3 Environmental sustainability: going green

‘Caring about the environment is a natural extension of museums’ primary role of stewardship of their collections.’[16] It would be perverse to preserve evidence of the natural world and human society without regard to the protection of the wider environment. Museums cannot claim to be serving the best interests of future generations if they have negative impacts on the environment that will make it harder for our descendants to live securely on the planet, let alone to enjoy museum collections.

However, there is a potential conflict between the way we approach the internal museum environment and the health of the global environment. Many museums have extremely energy-intensive approaches to caring for their collections; air conditioning is still often wrongly seen as a gold standard. While this can be beneficial for some collections, and may make things more comfortable for visitors, it is not so justifiable in terms of its wider environmental impact. Climate change is the most urgent aspect of sustainability and the most immediate way to address climate change is to reduce energy consumption.

Museums need to learn how to maintain conditions for collection preservation without excessive dependence on the use of energy. The answer is to primarily regulate heat and humidity by controlling natural ventilation and improve the insulation of museum buildings. Museums face the challenge of how to disentangle from medium- to long-term commitments to air-conditioned museum environments - something even large museums can ill-afford economically and something that may not even be necessary for the majority of collections.[17]

It might be helpful to review collection-care standards and the way that they are interpreted and applied by lenders, funders and support organisations such as the government indemnity scheme. Flexible loan agreements and more appropriate standards could have social, environmental and economic benefits as more objects could be made available to a wider range of people, using less energy and at lower cost. These benefits might outweigh any potential increased deterioration in the condition of the objects.

Museums are already facing pressure to improve their energy efficiency. Public buildings will soon be required to display a fridge-style energy rating, demonstrating how energy efficient they are.[18] This is likely to be followed by more coercive measures. Reducing energy use is not only good for the environment; it saves money that can be used for other things. (Reducing energy use by improving and better managing the building is generally better and cheaper than installing wind turbines or solar panels to generate more energy.) All museums should take control of their energy use.[19] Staff understanding of energy consumption is an essential first step in improved facilities management. However, some museums do not yet know what their energy consumption is because their fuel bills are paid by a parent institution such as a university or local authority.

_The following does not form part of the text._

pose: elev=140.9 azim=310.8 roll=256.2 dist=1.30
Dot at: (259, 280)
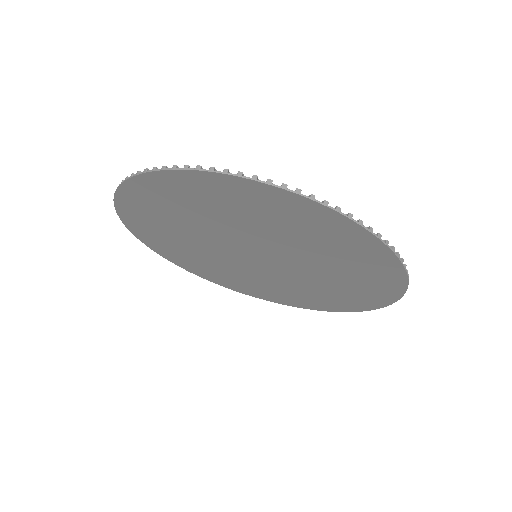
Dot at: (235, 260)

The Natural History Museum’s (NHM’s) current carbon dioxide emissions are below the levels in 2000; over the next three years the museum aims to reduce these emissions by 5 per cent a year. The costs of new energy-saving technology at the NHM’s Wandsworth store were recouped by savings in just 16 months. The NHM is working with other museums and organisations in South Kensington, which together aim to reduce their carbon dioxide emissions by 7-10 per cent by 2010. The V&A has a target of reducing its energy consumption by 25 per cent over five years.[20] Between 2000 and 2006 the National Maritime Museum reduced its use of gas by 15 per cent and use of electricity by 12 per cent. It plans to reduce energy consumption by a further 5 per cent in 2006-8.[21] How much is your museum going to save?